Da quando sono diventato sindaco non sono più iscritto all’Idv e quest’anno non ho rinnovato la tessera, ma non è questo il punto.È vero che qualcuno ha visto in questo «soggetto» una fuga in avanti e capisco che a prima vista possa sembrare una critica giusta. Io voglio leggerlo invece come una prima risposta, a un anno dalle elezioni politiche. Secondo me andava più condivisa, sarebbe stato più utile allargare la rete delle persone che potevano essere da subito soggetti fondatori non solo di un appello-manifesto ma anche di una lista. Diciamo che c’è stata un’accelerazione da parte di chi in perfetta buona fede aveva l’ansia di cominciare a percorrere il paese per favorire il cambiamento. Però su quel manifesto bisogna costruire rapporti e alleanze. Senza nasconderci che anche la lista civica non può essere l’obiettivo finale, tutt’al più può essere uno strumento. L’obiettivo, dopo le elezioni, sarà trovare una nuova forma organizzativa. Il manifesto di cui parliamo insiste sul concetto di «partecipazione».
Così come fa anche lei, che però dopo la vittoria su questioni come l’immigrazione e la legalità ha finito col rompere con i movimenti che l’avevano sostenuta.
Ci sono state contestazioni ma sono state molto molto marginali, In generale la nostra esperienza di democrazia partecipativa sta andando molto molto bene. È inevitabile che su alcuni temi si apra un confronto, ma siamo a Napoli. E d’altronde la democrazia serve a questo. Proprio oggi (ieri per chi legge) a Bagnoli è in corso una contro-coppa America, ed è un successo. Quell’iniziativa io non la leggerei come una cosa contro di me. Tant’è vero che si chiama la «Giggin Vitton Cap». Voglio ricordare che ero io a voler fare le regate a Bagnoli. Se adesso si vuole sostenere che Bagnoli non dev’essere abbandonata e va rilanciata io sono d’accordo. È un tema che condivido in pieno e mi unisco alla richiesta al governo nazionale perché completi i fondi necessari per bonificare la colmata a mare, quella che non ha consentito di svolgere le gare. Sui temi cruciali in città c’è un confronto aperto com’è giusto che sia. Però alla fine siamo sempre riusciti a trovare una sintesi importante. Secondo me anche grazie al fatto che la nostra è un’esperienza lontana dai partiti. Io oggi sono tanto il sindaco dell’America’s cup, che è un evento che serve soprattutto per rilanciare internazionalmente l’immagine della città e portare investimenti e turismo, quanto della «Giggin Vitton Cap». La democrazia partecipativa è anche il luogo del conflitto e del confronto duro, altrimenti sarebbe solo acclamazione del sindaco.
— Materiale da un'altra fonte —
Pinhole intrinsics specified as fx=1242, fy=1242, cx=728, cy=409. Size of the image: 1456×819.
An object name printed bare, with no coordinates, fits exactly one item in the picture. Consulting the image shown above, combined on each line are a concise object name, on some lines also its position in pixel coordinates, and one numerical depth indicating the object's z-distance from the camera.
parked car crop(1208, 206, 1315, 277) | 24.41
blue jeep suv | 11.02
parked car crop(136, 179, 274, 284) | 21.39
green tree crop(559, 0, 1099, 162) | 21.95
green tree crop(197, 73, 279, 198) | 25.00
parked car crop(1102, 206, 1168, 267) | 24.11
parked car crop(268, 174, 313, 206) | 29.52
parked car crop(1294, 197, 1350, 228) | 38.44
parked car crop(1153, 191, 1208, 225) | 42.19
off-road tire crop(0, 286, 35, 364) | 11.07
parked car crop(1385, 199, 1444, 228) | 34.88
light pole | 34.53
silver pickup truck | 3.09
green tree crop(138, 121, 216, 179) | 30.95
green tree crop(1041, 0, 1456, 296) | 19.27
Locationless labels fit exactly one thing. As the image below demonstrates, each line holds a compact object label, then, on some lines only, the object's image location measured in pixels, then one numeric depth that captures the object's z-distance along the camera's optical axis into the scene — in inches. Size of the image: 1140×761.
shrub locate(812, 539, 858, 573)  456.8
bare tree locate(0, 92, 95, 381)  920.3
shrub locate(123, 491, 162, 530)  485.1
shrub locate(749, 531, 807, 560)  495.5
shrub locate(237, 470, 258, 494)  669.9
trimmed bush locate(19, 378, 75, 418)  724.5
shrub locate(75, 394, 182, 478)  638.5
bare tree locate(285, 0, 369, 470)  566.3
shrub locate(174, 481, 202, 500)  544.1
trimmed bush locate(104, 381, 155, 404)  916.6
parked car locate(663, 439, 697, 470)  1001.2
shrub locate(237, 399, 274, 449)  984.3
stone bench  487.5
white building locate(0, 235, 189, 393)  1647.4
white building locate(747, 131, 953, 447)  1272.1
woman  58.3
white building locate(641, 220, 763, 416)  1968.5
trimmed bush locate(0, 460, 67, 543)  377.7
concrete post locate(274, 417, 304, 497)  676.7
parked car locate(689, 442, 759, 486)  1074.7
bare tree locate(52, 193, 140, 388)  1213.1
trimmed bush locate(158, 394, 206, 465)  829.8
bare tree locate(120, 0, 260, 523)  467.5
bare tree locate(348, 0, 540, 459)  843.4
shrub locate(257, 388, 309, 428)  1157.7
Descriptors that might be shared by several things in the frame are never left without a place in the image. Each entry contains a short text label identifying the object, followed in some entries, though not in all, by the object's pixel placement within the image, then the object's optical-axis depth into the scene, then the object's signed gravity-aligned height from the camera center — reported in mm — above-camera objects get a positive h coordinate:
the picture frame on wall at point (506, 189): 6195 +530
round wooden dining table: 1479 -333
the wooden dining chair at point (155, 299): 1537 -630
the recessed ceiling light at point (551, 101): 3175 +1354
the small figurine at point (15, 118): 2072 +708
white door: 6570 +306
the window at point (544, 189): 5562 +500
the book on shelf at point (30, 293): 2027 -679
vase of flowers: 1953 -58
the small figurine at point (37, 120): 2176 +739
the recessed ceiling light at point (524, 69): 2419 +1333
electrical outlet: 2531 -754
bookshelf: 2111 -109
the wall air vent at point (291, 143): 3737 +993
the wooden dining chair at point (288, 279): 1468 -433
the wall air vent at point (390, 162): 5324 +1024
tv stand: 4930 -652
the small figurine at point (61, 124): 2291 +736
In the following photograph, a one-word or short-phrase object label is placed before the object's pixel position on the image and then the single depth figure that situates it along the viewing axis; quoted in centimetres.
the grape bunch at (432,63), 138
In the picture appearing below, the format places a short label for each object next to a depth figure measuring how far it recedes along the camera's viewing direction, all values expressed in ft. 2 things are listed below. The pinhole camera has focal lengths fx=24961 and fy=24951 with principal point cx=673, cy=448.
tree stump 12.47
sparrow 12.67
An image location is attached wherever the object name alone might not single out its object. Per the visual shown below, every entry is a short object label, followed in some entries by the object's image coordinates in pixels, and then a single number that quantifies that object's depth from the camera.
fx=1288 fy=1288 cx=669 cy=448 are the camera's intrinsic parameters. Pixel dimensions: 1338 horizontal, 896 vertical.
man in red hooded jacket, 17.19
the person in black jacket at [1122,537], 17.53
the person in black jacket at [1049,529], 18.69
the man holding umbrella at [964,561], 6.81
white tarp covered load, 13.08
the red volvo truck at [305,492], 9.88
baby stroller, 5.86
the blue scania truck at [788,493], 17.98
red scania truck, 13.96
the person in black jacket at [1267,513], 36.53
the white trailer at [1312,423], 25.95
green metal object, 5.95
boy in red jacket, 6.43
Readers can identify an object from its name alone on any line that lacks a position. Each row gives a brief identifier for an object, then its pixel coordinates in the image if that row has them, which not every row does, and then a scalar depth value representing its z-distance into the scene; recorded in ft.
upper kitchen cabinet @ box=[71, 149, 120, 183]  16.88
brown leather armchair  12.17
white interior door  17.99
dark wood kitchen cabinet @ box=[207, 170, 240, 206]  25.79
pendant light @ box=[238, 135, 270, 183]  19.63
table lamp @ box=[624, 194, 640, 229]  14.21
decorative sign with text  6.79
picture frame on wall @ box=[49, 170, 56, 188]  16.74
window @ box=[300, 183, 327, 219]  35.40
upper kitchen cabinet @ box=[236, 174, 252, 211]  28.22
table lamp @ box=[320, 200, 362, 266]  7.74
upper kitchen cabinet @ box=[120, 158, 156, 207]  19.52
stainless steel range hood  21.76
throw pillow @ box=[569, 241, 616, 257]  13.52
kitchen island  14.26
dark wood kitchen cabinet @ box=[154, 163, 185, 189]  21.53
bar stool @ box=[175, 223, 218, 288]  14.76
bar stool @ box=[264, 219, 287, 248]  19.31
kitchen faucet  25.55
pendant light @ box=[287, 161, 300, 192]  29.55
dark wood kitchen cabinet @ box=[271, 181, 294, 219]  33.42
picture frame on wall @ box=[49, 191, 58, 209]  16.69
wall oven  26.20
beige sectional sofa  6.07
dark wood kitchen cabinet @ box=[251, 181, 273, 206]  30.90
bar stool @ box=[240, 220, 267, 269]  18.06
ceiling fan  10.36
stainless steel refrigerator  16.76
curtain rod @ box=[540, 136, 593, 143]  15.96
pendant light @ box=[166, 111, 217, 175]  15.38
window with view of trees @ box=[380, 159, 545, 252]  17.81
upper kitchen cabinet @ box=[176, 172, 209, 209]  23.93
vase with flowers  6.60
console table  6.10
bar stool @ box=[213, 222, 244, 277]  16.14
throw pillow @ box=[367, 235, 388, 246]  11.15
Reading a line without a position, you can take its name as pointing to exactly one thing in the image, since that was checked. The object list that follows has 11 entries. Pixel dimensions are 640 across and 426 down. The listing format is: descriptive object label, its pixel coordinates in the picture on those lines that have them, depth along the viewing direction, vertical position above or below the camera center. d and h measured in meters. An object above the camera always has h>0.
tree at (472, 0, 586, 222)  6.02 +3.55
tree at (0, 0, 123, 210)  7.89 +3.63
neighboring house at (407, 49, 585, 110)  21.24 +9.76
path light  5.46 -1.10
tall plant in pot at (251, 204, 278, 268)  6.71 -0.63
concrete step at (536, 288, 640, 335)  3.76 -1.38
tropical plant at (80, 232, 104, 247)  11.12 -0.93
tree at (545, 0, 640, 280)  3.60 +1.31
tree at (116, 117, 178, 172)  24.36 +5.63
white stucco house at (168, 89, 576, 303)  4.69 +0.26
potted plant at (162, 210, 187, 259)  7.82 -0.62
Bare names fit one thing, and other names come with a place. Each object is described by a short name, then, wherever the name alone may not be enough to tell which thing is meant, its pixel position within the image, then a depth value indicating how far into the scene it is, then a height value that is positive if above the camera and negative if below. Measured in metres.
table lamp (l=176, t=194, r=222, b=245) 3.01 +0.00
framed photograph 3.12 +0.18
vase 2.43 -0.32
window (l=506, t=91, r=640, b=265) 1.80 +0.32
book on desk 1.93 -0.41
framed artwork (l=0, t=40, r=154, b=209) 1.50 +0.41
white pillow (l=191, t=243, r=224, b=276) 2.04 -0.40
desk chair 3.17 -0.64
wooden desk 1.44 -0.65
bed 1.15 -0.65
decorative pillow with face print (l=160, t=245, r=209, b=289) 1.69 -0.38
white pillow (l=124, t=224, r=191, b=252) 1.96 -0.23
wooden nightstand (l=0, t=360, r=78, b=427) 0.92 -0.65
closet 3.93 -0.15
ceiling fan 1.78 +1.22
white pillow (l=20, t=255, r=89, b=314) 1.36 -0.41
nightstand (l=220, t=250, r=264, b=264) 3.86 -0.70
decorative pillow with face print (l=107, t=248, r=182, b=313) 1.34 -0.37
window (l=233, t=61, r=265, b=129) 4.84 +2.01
La tendenza leaderistica non le è certo estranea.
Secondo me l’elezione diretta del sindaco è stata una delle poche leggi buone degli ultimi venti anni. Il sindaco ha un rapporto diretto con le comunità e credo che sia giustificata una certa forma di responsabilità personale e di leadership. Napoli in particolare, storicamente, è una città che ha bisogno e vuole una figura di riferimento forte. Se è una figura democratica è garantito che si terrà lontana dall’autoritarismo, così come fa tutta la mia giunta. Io mi confronto con tutti, poi decido in tempi rapidi. Semmai il problema è che le decisioni non trovano una macchina organizzativa che ha i tempi delle scelte politiche. Ci stiamo lavorando.